> **Work task**: Below are the entries; output exactly the lines from the one containing "- **Rate Limiting**: 50" through the final line, inclusive.

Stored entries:
= Beginning of Section =

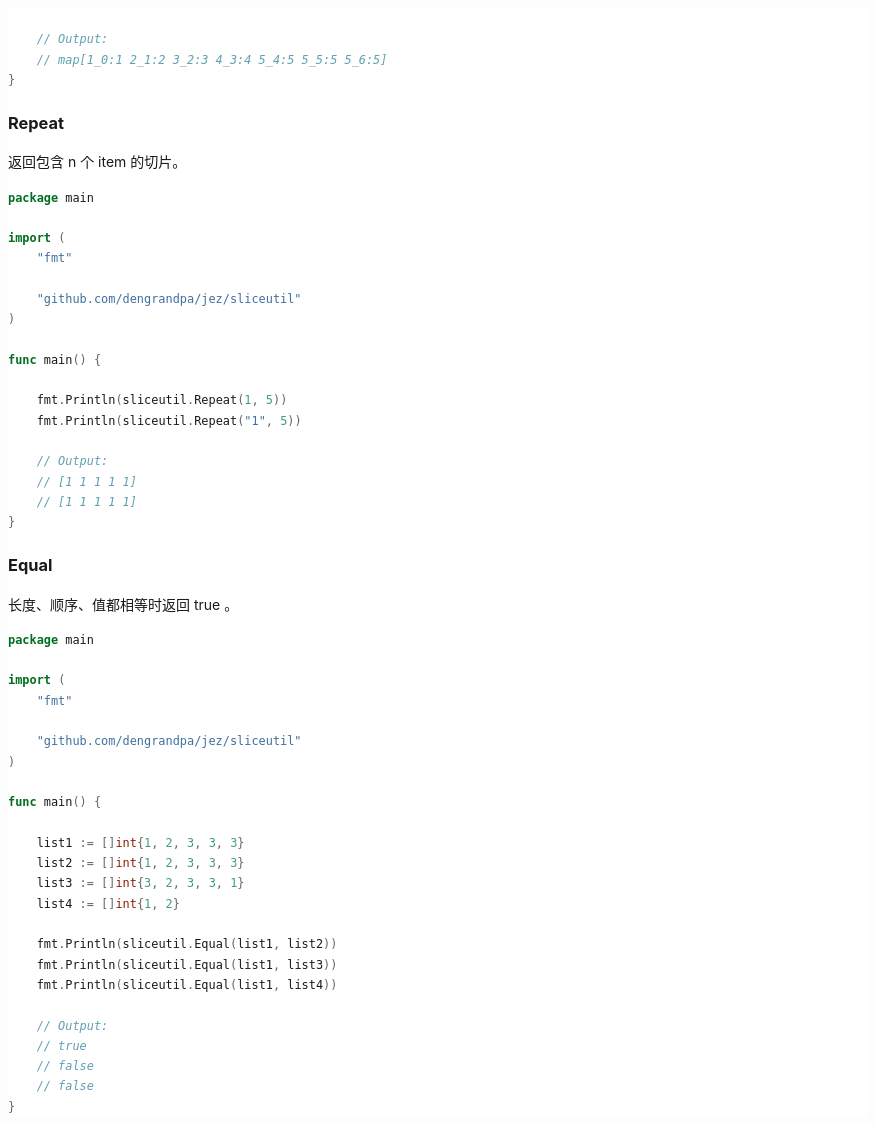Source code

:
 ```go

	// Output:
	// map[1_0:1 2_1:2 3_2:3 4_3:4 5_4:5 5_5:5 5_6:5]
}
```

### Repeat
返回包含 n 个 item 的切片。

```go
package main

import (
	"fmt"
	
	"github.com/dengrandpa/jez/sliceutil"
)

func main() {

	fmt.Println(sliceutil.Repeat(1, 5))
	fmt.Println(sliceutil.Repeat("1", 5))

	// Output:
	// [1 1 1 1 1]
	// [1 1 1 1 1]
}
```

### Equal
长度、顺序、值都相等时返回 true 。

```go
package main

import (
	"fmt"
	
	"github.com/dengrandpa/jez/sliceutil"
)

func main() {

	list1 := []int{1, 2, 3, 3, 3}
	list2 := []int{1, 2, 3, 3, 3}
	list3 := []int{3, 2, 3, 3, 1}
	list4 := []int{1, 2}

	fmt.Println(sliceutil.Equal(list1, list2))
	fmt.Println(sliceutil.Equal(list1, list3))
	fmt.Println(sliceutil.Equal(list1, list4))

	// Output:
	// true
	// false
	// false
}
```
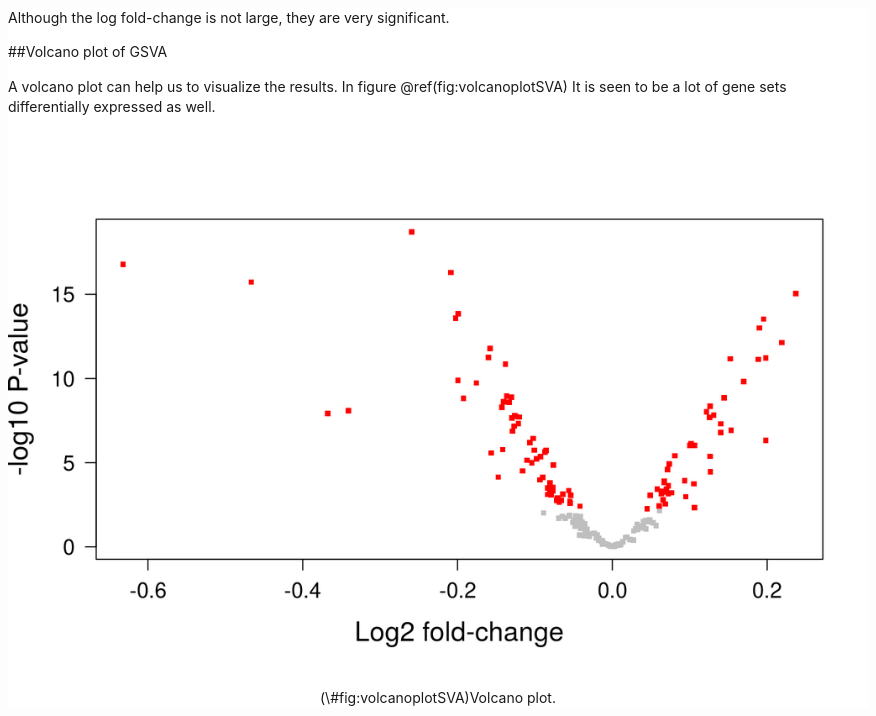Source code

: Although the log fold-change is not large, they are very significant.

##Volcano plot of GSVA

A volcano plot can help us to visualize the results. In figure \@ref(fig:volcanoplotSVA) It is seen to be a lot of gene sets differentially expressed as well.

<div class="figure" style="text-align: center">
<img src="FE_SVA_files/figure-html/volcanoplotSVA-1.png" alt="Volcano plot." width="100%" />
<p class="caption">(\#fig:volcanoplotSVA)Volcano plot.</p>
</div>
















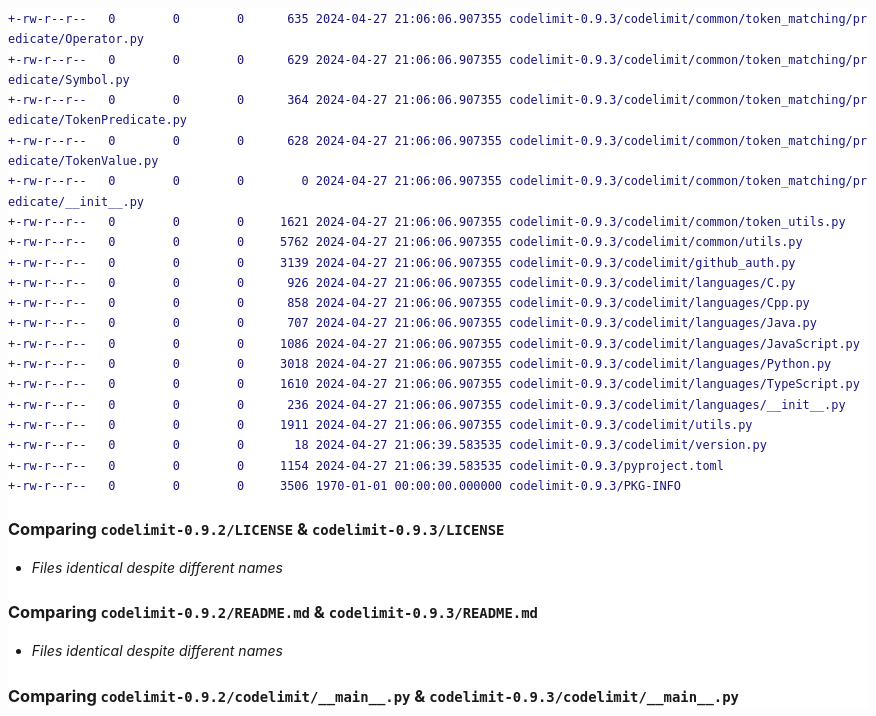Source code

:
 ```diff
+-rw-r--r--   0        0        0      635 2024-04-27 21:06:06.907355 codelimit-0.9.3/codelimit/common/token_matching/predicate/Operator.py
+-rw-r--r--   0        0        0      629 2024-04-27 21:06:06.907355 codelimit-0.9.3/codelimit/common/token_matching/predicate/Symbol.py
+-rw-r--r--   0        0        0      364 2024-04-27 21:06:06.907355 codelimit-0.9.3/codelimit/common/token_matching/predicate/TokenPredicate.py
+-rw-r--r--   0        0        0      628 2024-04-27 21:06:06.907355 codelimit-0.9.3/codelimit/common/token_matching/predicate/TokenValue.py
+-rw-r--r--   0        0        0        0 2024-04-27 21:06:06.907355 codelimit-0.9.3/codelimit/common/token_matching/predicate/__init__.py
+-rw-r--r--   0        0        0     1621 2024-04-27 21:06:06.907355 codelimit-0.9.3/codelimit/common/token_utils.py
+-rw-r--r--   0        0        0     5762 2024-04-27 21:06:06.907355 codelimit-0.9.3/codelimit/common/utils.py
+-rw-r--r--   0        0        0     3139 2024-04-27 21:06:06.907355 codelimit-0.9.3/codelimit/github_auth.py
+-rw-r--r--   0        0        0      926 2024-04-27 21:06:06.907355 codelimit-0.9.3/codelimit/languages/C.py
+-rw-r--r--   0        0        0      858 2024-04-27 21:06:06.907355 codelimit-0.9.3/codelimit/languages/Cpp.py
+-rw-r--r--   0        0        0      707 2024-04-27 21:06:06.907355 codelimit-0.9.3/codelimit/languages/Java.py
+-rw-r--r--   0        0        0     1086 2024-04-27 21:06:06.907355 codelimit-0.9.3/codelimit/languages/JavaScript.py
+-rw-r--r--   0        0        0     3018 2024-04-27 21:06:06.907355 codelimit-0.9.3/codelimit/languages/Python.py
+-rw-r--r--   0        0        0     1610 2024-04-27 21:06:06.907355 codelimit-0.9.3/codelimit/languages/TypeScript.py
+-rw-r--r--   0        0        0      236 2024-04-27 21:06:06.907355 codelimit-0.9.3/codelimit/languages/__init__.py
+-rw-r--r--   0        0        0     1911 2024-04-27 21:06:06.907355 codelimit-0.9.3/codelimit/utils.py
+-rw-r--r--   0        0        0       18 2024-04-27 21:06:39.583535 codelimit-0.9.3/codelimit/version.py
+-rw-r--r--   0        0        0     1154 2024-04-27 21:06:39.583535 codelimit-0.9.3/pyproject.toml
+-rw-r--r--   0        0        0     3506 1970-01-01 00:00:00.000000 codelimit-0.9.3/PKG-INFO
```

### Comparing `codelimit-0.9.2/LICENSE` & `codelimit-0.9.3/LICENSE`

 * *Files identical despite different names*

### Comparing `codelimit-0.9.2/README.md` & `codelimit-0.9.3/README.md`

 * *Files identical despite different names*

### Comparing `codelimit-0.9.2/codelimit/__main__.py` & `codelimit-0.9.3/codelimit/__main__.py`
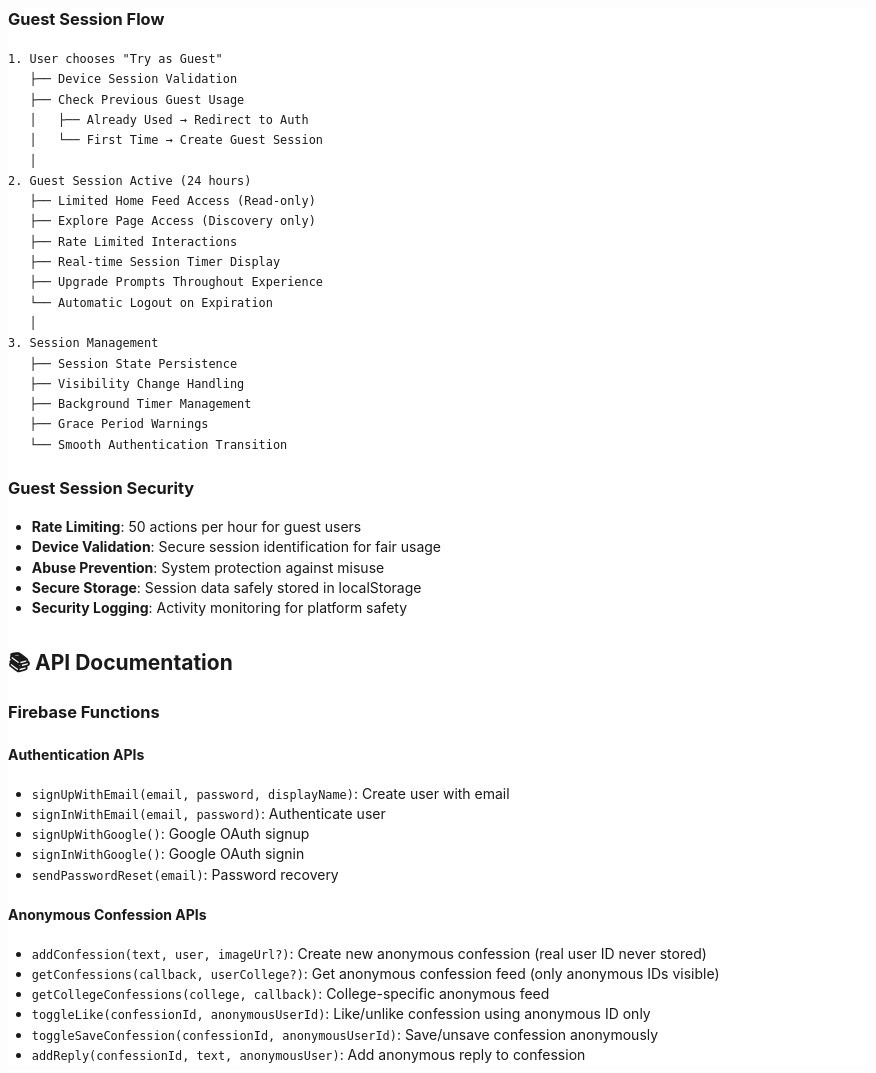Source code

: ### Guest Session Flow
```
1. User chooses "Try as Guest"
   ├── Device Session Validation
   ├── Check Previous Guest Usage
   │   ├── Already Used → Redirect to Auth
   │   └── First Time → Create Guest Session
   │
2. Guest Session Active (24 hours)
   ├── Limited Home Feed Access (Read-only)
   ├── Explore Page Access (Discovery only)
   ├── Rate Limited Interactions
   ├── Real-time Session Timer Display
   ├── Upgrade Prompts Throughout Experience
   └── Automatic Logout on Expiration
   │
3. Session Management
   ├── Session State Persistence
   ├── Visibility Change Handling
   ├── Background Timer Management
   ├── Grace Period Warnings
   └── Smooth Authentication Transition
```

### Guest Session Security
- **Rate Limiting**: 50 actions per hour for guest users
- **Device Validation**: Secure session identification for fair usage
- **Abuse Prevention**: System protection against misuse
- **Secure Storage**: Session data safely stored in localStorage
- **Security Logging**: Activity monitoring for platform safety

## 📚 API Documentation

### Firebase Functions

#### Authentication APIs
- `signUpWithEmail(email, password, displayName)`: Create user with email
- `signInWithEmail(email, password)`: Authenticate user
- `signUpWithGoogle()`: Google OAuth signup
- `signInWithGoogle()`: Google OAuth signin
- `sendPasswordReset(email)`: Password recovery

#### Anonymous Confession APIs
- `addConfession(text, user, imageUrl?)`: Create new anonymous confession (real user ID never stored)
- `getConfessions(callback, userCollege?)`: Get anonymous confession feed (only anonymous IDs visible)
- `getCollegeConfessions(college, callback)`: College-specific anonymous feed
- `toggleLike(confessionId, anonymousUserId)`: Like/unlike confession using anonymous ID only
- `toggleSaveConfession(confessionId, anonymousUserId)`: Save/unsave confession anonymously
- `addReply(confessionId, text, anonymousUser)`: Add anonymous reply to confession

= End of Section =

> **Solution to this task**:
- **Rate Limiting**: 50 actions per hour for guest users
- **Device Validation**: Secure session identification for fair usage
- **Abuse Prevention**: System protection against misuse
- **Secure Storage**: Session data safely stored in localStorage
- **Security Logging**: Activity monitoring for platform safety

## 📚 API Documentation

### Firebase Functions

#### Authentication APIs
- `signUpWithEmail(email, password, displayName)`: Create user with email
- `signInWithEmail(email, password)`: Authenticate user
- `signUpWithGoogle()`: Google OAuth signup
- `signInWithGoogle()`: Google OAuth signin
- `sendPasswordReset(email)`: Password recovery

#### Anonymous Confession APIs
- `addConfession(text, user, imageUrl?)`: Create new anonymous confession (real user ID never stored)
- `getConfessions(callback, userCollege?)`: Get anonymous confession feed (only anonymous IDs visible)
- `getCollegeConfessions(college, callback)`: College-specific anonymous feed
- `toggleLike(confessionId, anonymousUserId)`: Like/unlike confession using anonymous ID only
- `toggleSaveConfession(confessionId, anonymousUserId)`: Save/unsave confession anonymously
- `addReply(confessionId, text, anonymousUser)`: Add anonymous reply to confession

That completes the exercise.